DATA SECTION:
------

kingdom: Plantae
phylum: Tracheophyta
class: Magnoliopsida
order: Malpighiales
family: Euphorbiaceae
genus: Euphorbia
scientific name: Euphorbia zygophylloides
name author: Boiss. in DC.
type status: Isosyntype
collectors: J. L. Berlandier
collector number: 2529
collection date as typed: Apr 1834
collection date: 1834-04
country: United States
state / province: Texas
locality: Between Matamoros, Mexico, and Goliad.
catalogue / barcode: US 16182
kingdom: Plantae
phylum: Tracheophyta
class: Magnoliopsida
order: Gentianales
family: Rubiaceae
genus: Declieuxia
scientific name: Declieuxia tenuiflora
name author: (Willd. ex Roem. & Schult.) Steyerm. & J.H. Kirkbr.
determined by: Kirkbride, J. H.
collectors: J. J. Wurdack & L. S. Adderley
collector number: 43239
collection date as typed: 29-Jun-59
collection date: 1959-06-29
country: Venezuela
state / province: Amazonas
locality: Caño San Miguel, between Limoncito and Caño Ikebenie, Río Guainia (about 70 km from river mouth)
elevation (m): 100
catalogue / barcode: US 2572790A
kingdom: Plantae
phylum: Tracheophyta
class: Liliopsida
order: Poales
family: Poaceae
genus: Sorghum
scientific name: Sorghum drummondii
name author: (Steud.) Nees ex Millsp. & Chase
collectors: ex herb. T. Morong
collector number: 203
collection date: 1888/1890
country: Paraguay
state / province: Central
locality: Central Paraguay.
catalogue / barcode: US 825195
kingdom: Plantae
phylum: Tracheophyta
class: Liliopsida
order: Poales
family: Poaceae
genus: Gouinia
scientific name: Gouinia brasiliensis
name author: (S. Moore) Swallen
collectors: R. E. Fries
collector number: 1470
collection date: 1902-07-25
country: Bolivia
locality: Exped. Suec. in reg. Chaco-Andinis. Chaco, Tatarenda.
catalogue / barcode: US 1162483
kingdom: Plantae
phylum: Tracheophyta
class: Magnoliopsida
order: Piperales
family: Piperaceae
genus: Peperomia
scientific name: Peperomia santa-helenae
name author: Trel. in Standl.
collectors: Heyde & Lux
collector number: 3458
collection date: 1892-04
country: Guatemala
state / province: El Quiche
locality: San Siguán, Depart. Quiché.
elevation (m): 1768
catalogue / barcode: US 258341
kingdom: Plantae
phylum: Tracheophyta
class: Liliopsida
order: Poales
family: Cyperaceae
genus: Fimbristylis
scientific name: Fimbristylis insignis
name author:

------

WHAT IS NEEDED: Output every line of the material above verbatim, in its original order and without any changes.

TASK ANSWER:
kingdom: Plantae
phylum: Tracheophyta
class: Magnoliopsida
order: Malpighiales
family: Euphorbiaceae
genus: Euphorbia
scientific name: Euphorbia zygophylloides
name author: Boiss. in DC.
type status: Isosyntype
collectors: J. L. Berlandier
collector number: 2529
collection date as typed: Apr 1834
collection date: 1834-04
country: United States
state / province: Texas
locality: Between Matamoros, Mexico, and Goliad.
catalogue / barcode: US 16182
kingdom: Plantae
phylum: Tracheophyta
class: Magnoliopsida
order: Gentianales
family: Rubiaceae
genus: Declieuxia
scientific name: Declieuxia tenuiflora
name author: (Willd. ex Roem. & Schult.) Steyerm. & J.H. Kirkbr.
determined by: Kirkbride, J. H.
collectors: J. J. Wurdack & L. S. Adderley
collector number: 43239
collection date as typed: 29-Jun-59
collection date: 1959-06-29
country: Venezuela
state / province: Amazonas
locality: Caño San Miguel, between Limoncito and Caño Ikebenie, Río Guainia (about 70 km from river mouth)
elevation (m): 100
catalogue / barcode: US 2572790A
kingdom: Plantae
phylum: Tracheophyta
class: Liliopsida
order: Poales
family: Poaceae
genus: Sorghum
scientific name: Sorghum drummondii
name author: (Steud.) Nees ex Millsp. & Chase
collectors: ex herb. T. Morong
collector number: 203
collection date: 1888/1890
country: Paraguay
state / province: Central
locality: Central Paraguay.
catalogue / barcode: US 825195
kingdom: Plantae
phylum: Tracheophyta
class: Liliopsida
order: Poales
family: Poaceae
genus: Gouinia
scientific name: Gouinia brasiliensis
name author: (S. Moore) Swallen
collectors: R. E. Fries
collector number: 1470
collection date: 1902-07-25
country: Bolivia
locality: Exped. Suec. in reg. Chaco-Andinis. Chaco, Tatarenda.
catalogue / barcode: US 1162483
kingdom: Plantae
phylum: Tracheophyta
class: Magnoliopsida
order: Piperales
family: Piperaceae
genus: Peperomia
scientific name: Peperomia santa-helenae
name author: Trel. in Standl.
collectors: Heyde & Lux
collector number: 3458
collection date: 1892-04
country: Guatemala
state / province: El Quiche
locality: San Siguán, Depart. Quiché.
elevation (m): 1768
catalogue / barcode: US 258341
kingdom: Plantae
phylum: Tracheophyta
class: Liliopsida
order: Poales
family: Cyperaceae
genus: Fimbristylis
scientific name: Fimbristylis insignis
name author:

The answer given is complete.